BEGIN Page excerpt
Monday 22nd December

09.55 Giant's Live - Budapest

We head to Budapest, Hungary where the British strongman duo of Eddie Hall, a mechanic from Stoke, and Graham Hicks, an aerospace engineer from Morecambe, take on a host of strongmen from around the globe on events such as the torturous sounding Iron Cross.

Tuesday 23rd December

18.55 Giant's Live - Doncaster

This event carries the prestigious title of 'Britain's Strongest Man'. Reigning Champion Laurence Shahlaei has to hold off a challenge to his British title over a number of extreme events including an old favourite the Conan's Circle.

09.40 Giant's Live - Doncaster REPEAT

Wednesday 24th December

17.55 Giant's Live - Leeds

The ultimate trial of strength on this tour is perhaps in Leeds, in front of 8,000 excited fans. This is the clash for the title of 'Europe's Strongest Man'. This contest finishes off the captivating strength series 'Giants Live' with more real life giants than ever before. The likes of Britain's Eddie Hall and the near seven-foot enormity that is 'Thor' from Iceland, all meet in this European show of strength.

Leeds is repeated on Saturday 27th December at 0930

Saturday 27th December

18.35 World's Strongest Man - Heat One

The 2014 edition of World's Strongest Man heads back to where it all started in 1977, to the 'Golden State' of California. The top two from each of the five heats are guaranteed a place in the final, along with two of the best third place finishers. Heat one features the ever popular Brit Terry Hollands, on his quest for a record breaking 9th finals appearance. The man from Kent will be battling against five others including America's Mike Burke and Australia's Warrick Brant. Classic tests of strength are on display including the Vehicle Pull and the Atlas Stones.

Repeated on: 09.20 Sunday 28th December & 03.10 Monday 29th December

Sunday 28th December

19.00 World's Strongest Man - Heat Two

Heat two of World's Strongest Man features Britain's Ben Kelsey and a World class field of strongmen that includes the formidable Icelander Hafthor Bjornsson. Facing our six giants under the Californian sun are all the usual events including Fingal's Fingers and the classic Atlas Stones.

Repeated on: 10.00 Monday 29th December & 03.10 Tuesday 30th December

Monday 29th December

20.00 World's Strongest Man - Heat Three

The World's Strongest Man returns to California for the ultimate competition in Strength Athletics. Brit Eddie Hall appears in Heat three, as he attempts to qualify for his first final. In his way are five other titans who entertain the crowds at venues across Los Angeles, including the famous Paramount Studios. Six immense events stand between Eddie and the final, such as the classic Squat Lift and the Atlas Stones.
END Page excerpt
Action item A -
Answer these about the strongman TV schedule:
(i) What title is at stake in the Doncaster event?
(ii) How many fans watch the Leeds contest?
(iii) What record is Terry Hollands chasing in Heat One?
Action item B -
Please carry the strongman TV schedule forward from its final listing, keeping the same layout and style.
BEGIN Recorded data
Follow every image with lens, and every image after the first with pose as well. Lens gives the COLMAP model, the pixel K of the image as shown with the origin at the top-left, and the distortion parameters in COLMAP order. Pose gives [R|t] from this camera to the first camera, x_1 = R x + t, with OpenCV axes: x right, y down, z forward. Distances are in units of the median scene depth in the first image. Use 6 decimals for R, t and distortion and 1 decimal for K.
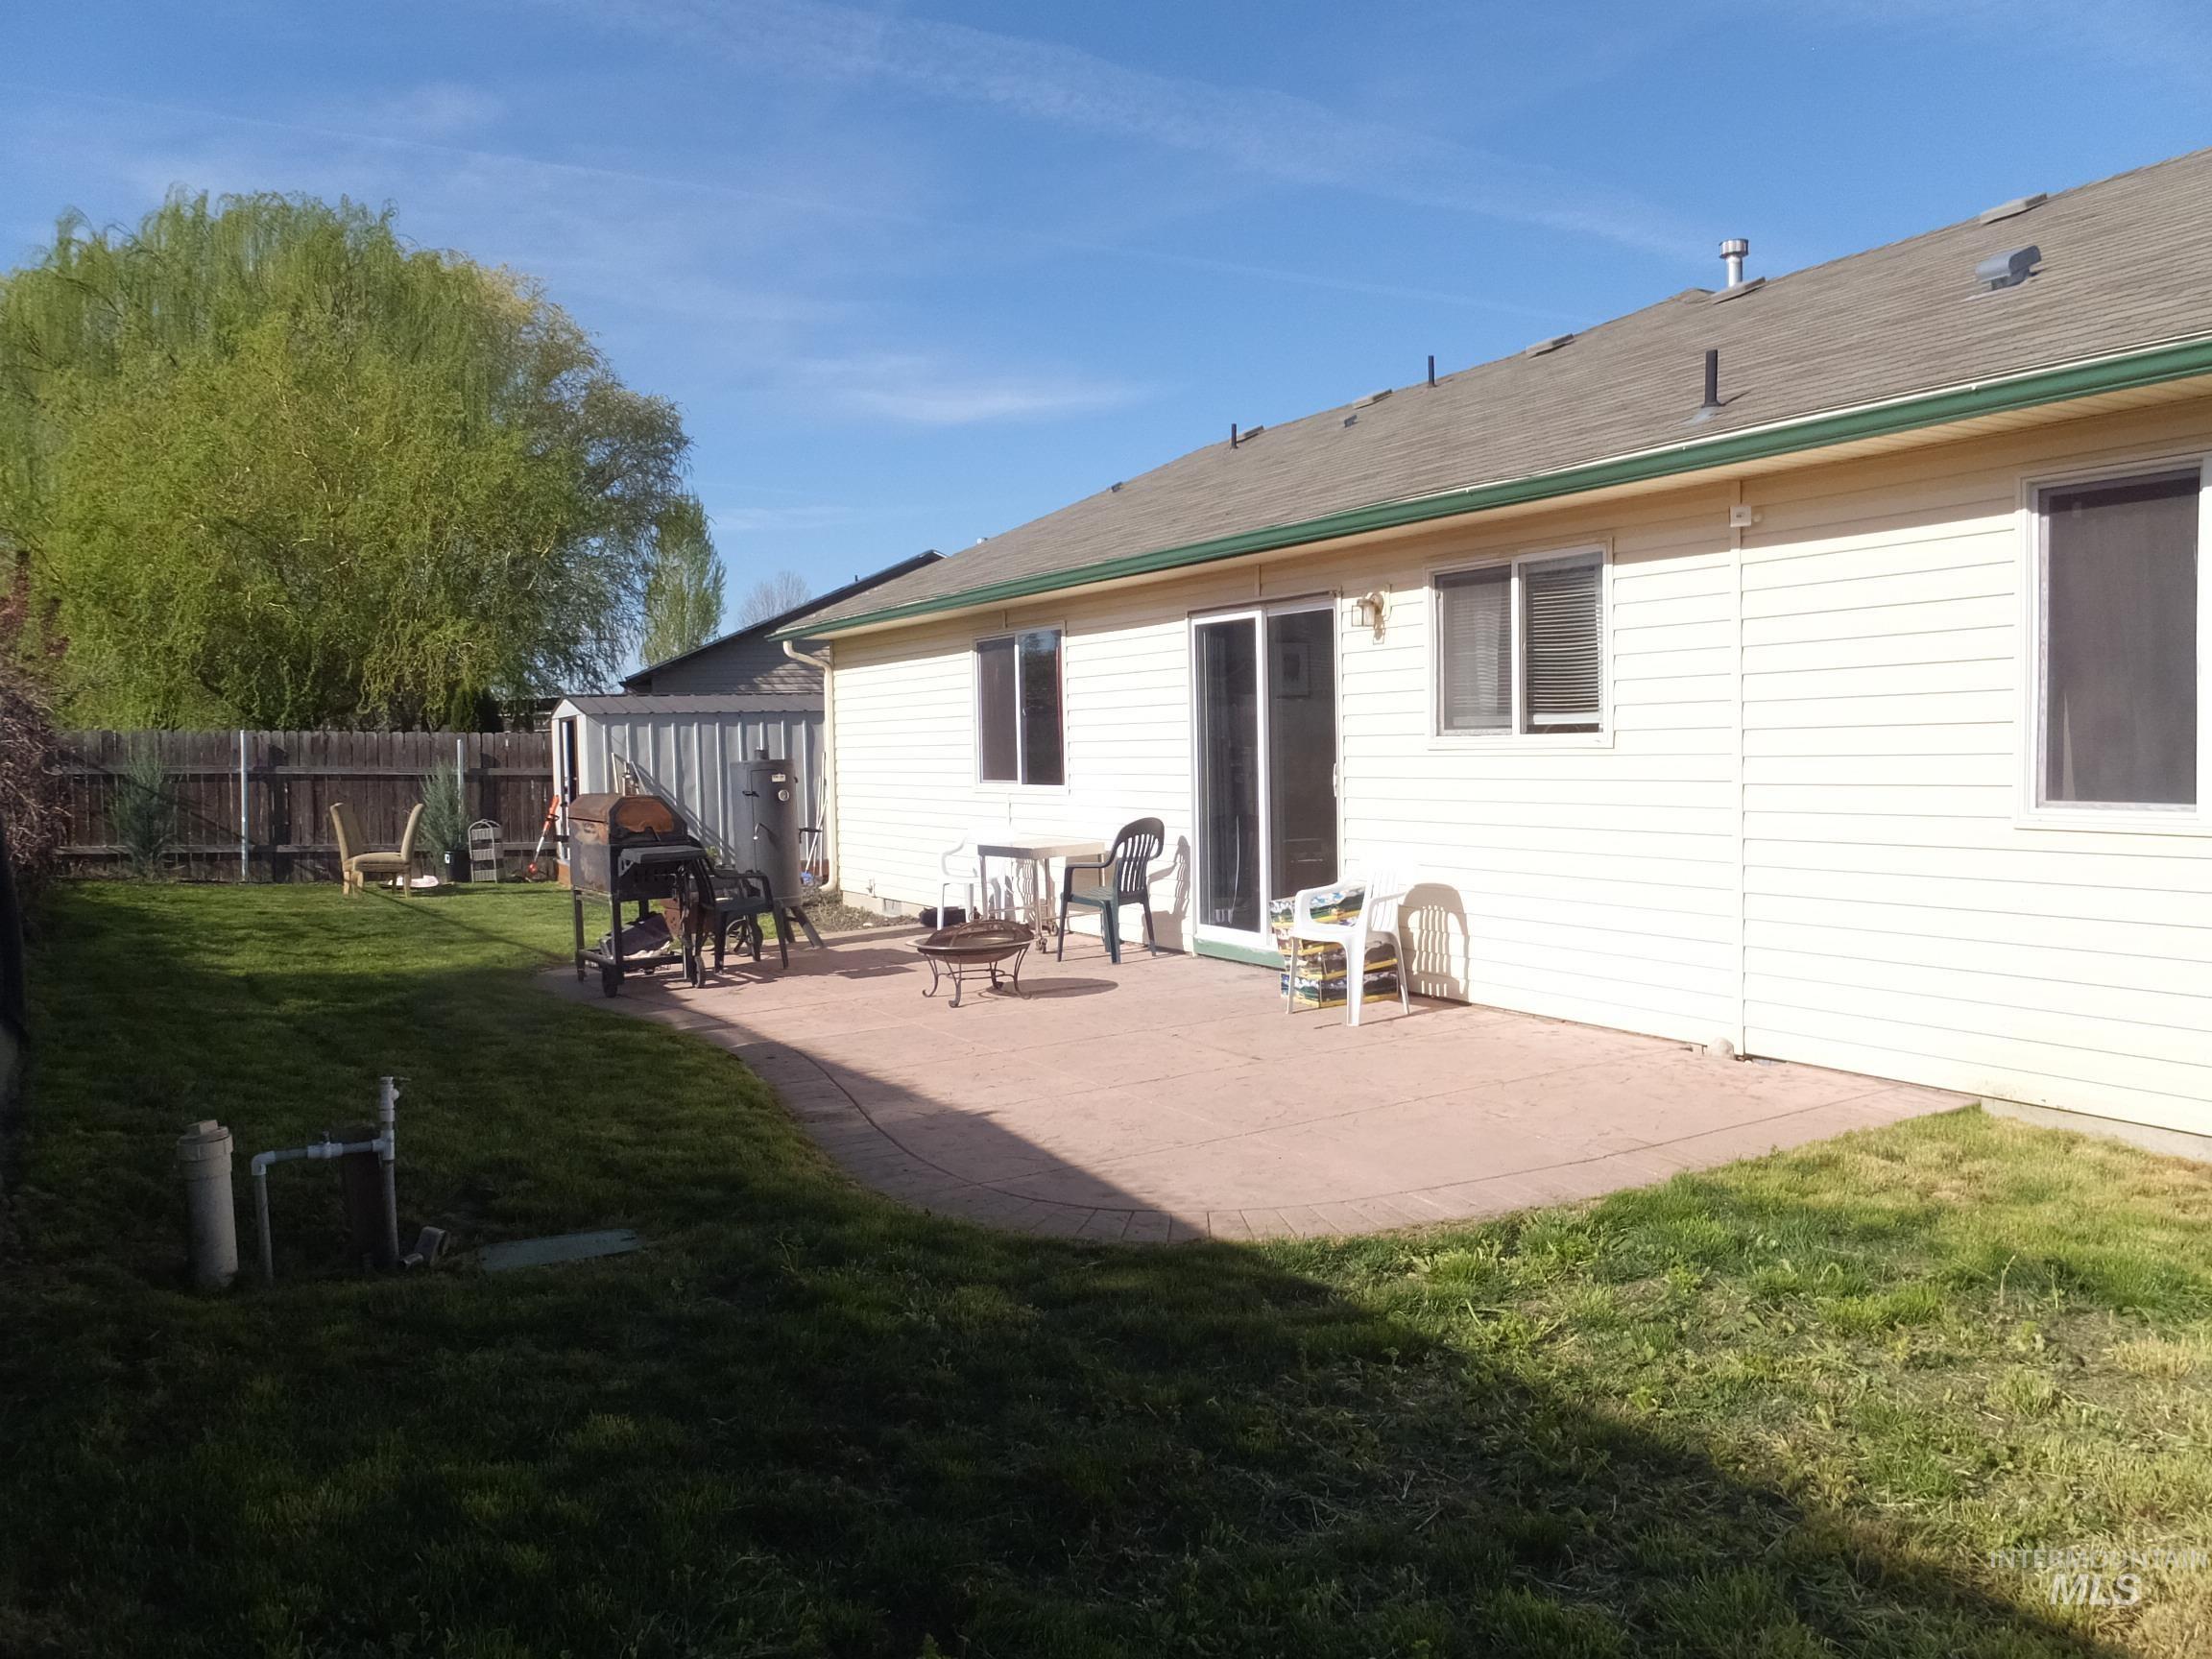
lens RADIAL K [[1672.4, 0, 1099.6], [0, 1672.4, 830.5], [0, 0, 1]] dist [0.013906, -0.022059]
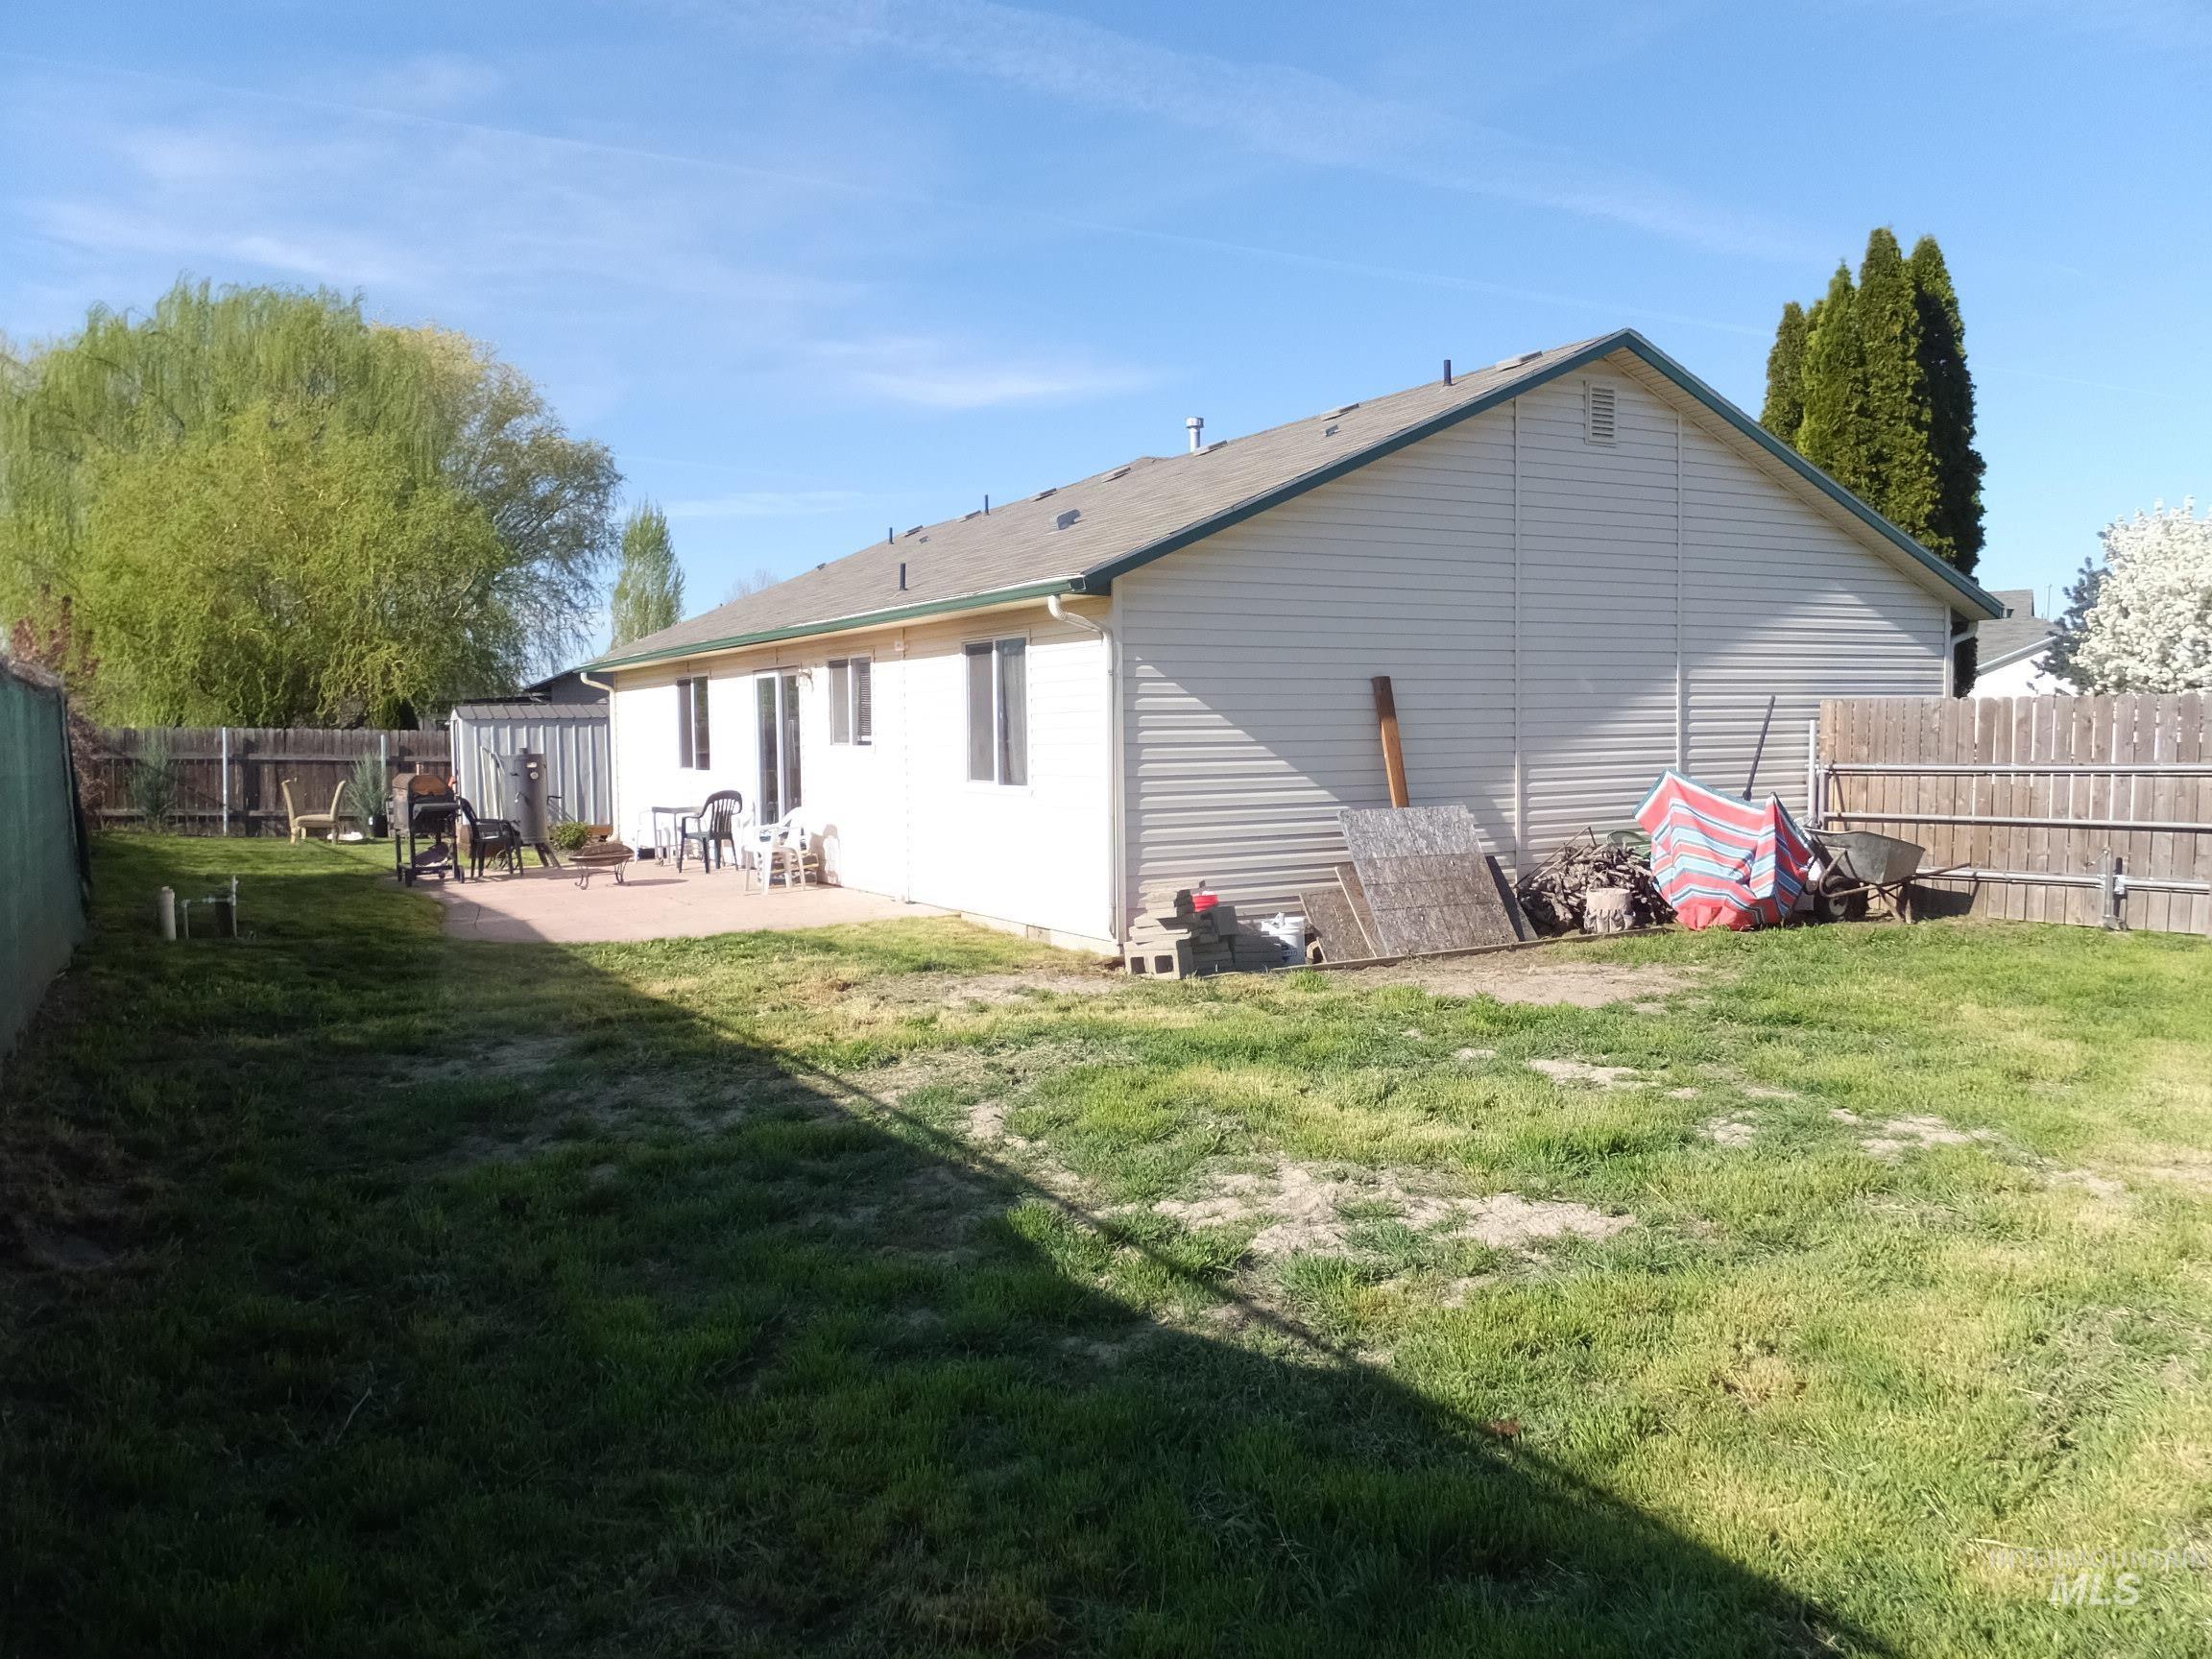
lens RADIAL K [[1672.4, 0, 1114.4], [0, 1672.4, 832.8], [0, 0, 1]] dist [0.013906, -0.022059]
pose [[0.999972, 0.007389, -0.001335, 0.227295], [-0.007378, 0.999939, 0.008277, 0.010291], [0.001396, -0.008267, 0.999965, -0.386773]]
END Recorded data
BEGIN Recorded data
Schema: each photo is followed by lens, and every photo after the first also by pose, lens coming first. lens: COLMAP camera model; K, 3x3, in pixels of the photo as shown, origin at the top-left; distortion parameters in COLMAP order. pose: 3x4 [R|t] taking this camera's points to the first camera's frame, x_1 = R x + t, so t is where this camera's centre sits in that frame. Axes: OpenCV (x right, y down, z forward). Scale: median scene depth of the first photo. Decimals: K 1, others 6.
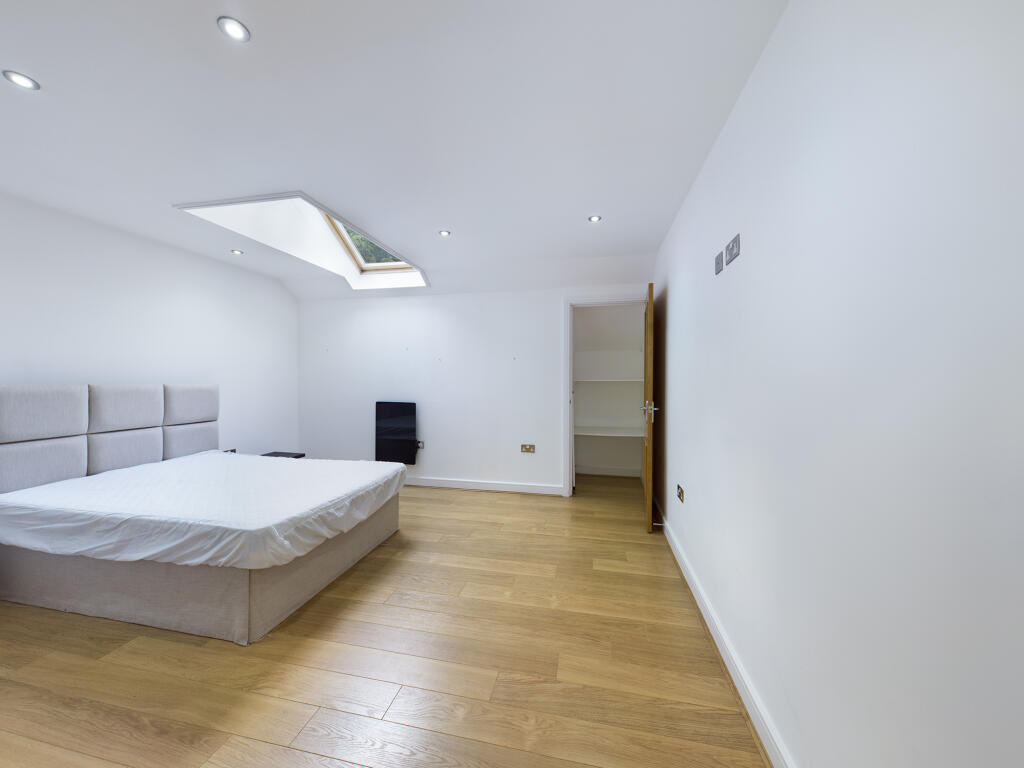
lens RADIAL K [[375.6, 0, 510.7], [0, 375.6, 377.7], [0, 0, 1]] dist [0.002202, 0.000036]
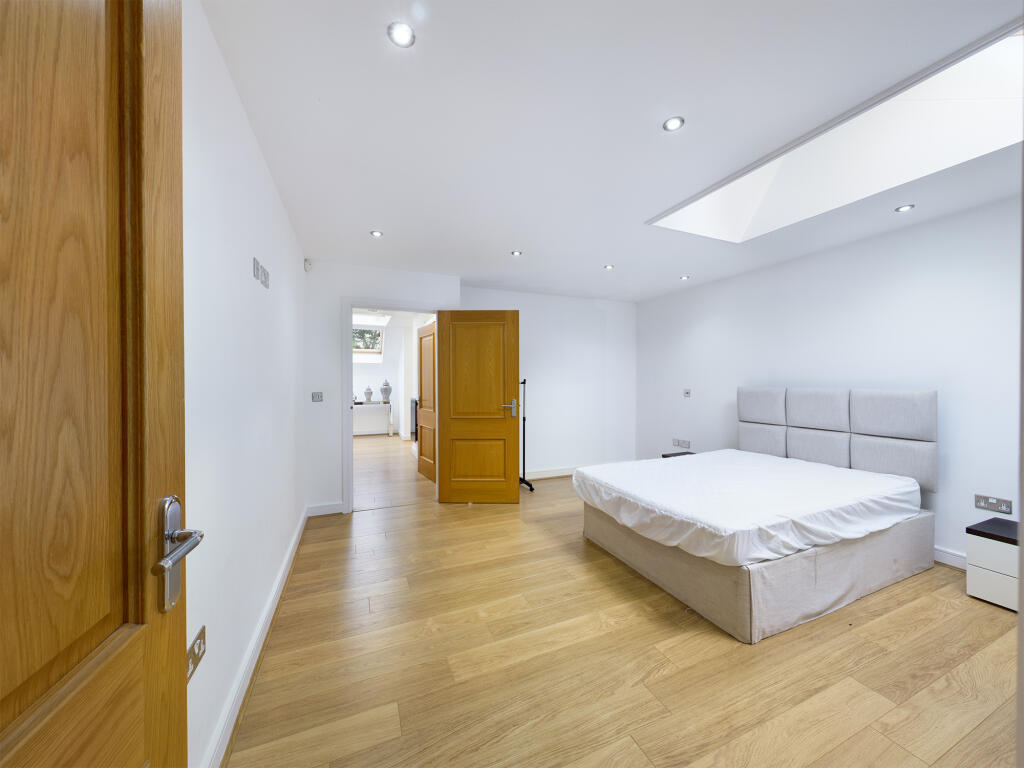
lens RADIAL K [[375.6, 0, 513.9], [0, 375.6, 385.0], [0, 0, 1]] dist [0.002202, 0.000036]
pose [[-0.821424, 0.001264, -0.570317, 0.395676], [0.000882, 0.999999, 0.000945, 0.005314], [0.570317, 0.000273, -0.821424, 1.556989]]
END Recorded data
Answer A -
(i) 'Britain's Strongest Man'
(ii) 8,000
(iii) A record-breaking 9th finals appearance

Answer B -
Repeated on: 09.35 Tuesday 30th December & 03.10 Wednesday 31st December

Tuesday 30th December

20.00 World's Strongest Man - Heat Four

Heat four of The World's Strongest Man from California features two British giants in the form of Mark Felix and Laurence Shahlaei. Both are in the hunt for the two automatic final qualifying spots on offer, and standing in their way are such classic events as the Loading Race, Vehicle Pull and Atlas Stones - not to mention the man who many consider to be the strongest in history, three-time Champion Zydrunas Savickas.

Repeated on: 10.10 Wednesday 31st December & 03.10 1st January

Wednesday 31st December - New Year's Eve

20.00 World's Strongest Man - Heat Five

It's the final heat in this year's World's Strongest Man taking place in California, and Britain's Graham Hicks will have his work cut out as he competes in a field that includes the reigning Champion looking to impress on home soil, Brian Shaw. Six athletes lock horns in classic events including the Car Walk and the iconic Atlas Stones to determine the last two automatic spots for the prestigious World's Strongest Man Final.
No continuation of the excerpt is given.